The Iranian government has recently decided to pull the plug on operations of cryptocurrency mining farms during times of peak power consumption and despite admitting illegal crypto miners utilize much more energy than them, the recent regulatory act targets licensed industry facilities.
Based on official data, up to 300 megawatts of electricity are leveraged by authorized digital currency miners in the Islamic Republic.
With the latest crypto-related regulation the government of Iran wants to impose, the amount of power can be saved in order to maintain balance and stability of the country’s electricity network, according to the Iranian Ministry of Energy.
Unlicensed crypto mining woes for the Islamic nation
On the other hand, unlicensed crypto mining centers operating on Iranian soil are believed to consume more than 2,000 megawatts of electricity.

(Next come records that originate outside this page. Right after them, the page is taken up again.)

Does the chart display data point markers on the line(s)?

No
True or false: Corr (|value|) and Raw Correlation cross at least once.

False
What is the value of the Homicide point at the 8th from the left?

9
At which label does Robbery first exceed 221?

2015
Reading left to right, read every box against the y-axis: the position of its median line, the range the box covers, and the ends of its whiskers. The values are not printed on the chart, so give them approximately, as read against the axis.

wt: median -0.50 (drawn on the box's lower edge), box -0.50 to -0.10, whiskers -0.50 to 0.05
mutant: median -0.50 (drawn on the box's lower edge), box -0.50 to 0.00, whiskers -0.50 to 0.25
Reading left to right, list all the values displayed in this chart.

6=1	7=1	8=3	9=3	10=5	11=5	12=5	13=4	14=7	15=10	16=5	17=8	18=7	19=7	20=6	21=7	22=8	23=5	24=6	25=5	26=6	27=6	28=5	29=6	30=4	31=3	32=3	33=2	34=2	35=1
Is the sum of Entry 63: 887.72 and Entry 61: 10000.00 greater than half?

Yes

The government considers these illegal, pointing out such centers, most of the time, are not connected to the power grid properly, overloading transformers and causing other infrastructure damages.
The illegal crypto miners are to be blamed for the blackouts that have been happening in Iran as well as for the fluctuations in the supply of electricity. Officials from the Iranian Ministry of Energy have warned people who mine digital currencies using household electricity and called them to shut down their equipment immediately or otherwise suffer consequences such as hefty fines and confiscation of their property.

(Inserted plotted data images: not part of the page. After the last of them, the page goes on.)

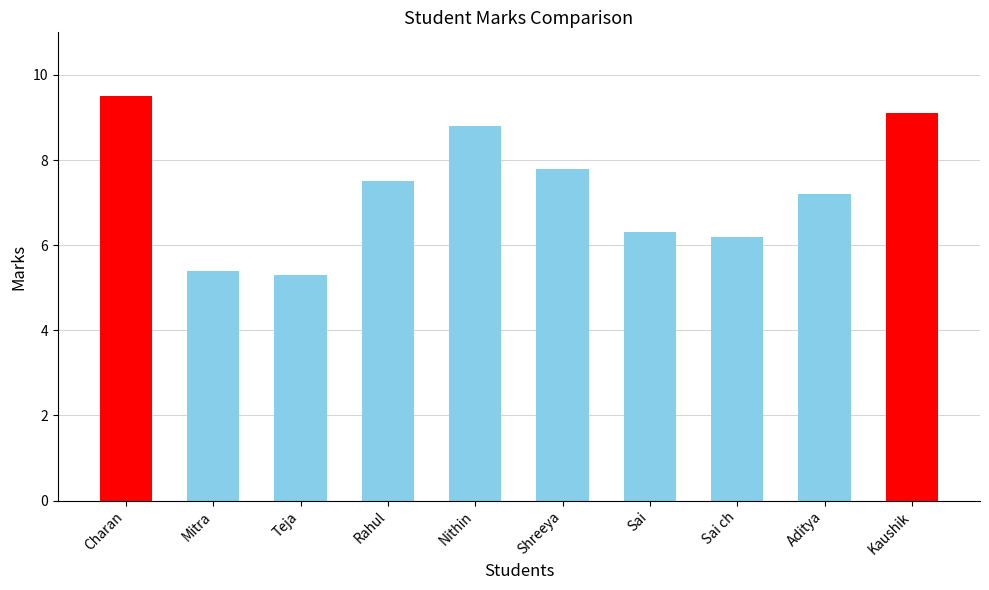

Where does the data first go above 7?

Charan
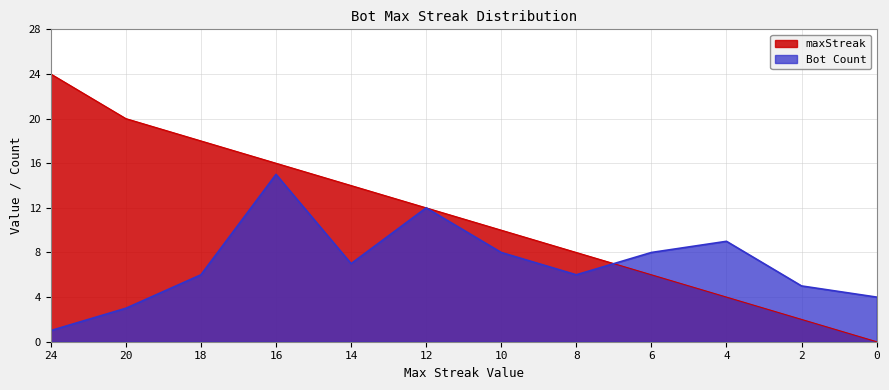

What is the highest value of the maxStreak series?

24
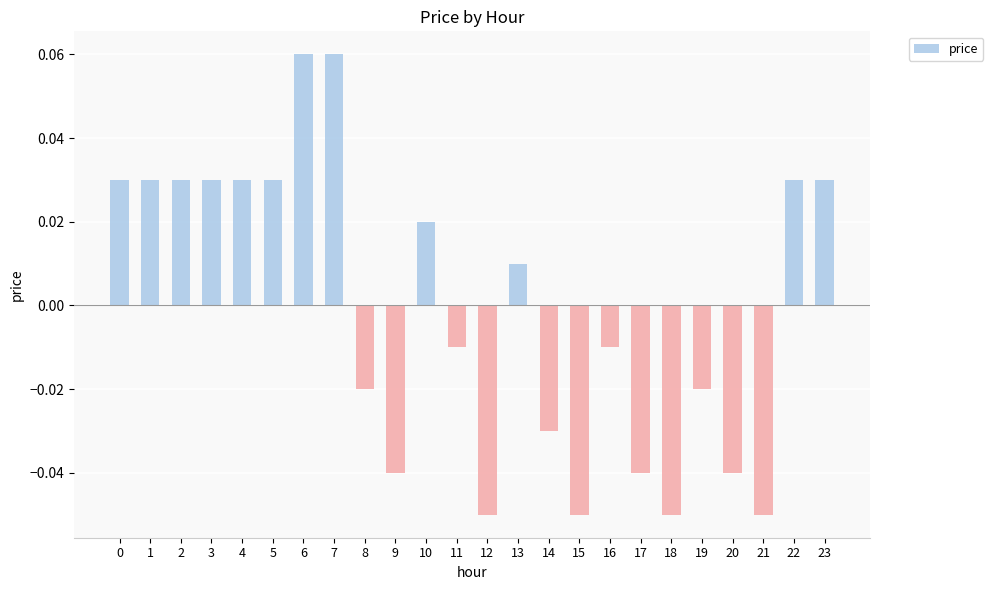

True or false: the data shows 0.0 at 6.

False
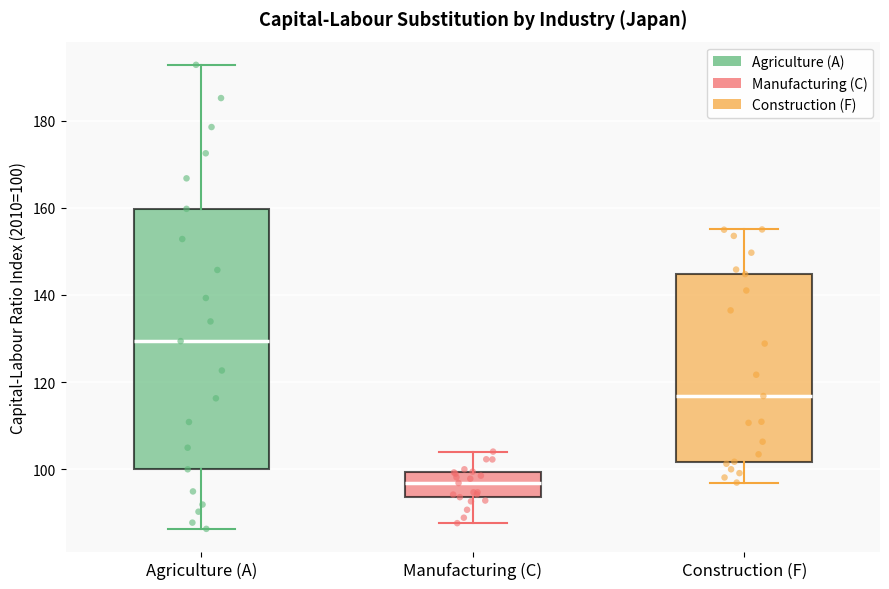

Where is the upper edge of the box for Agriculture (A) on the y-axis? The values are not printed on the chart, so give them approximately, as read against the axis.

160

Crypto mining causing imbalance
State-owned power utility Tavanir recently revealed the country is staring at a 5,000-megawatt daily electricity shortage, with Chief Executive Officer Mohammad Hassan Motevalizadeh listing cryptocurrency mining among several factors causing the imbalance to the system.
Meanwhile, low rainfall recorded in the country this year resulted in the need for irrigation and suppressed hydropower generation. High temperatures have also pushed household electricity consumption up, adding more woes to Iran’s apparent energy crisis.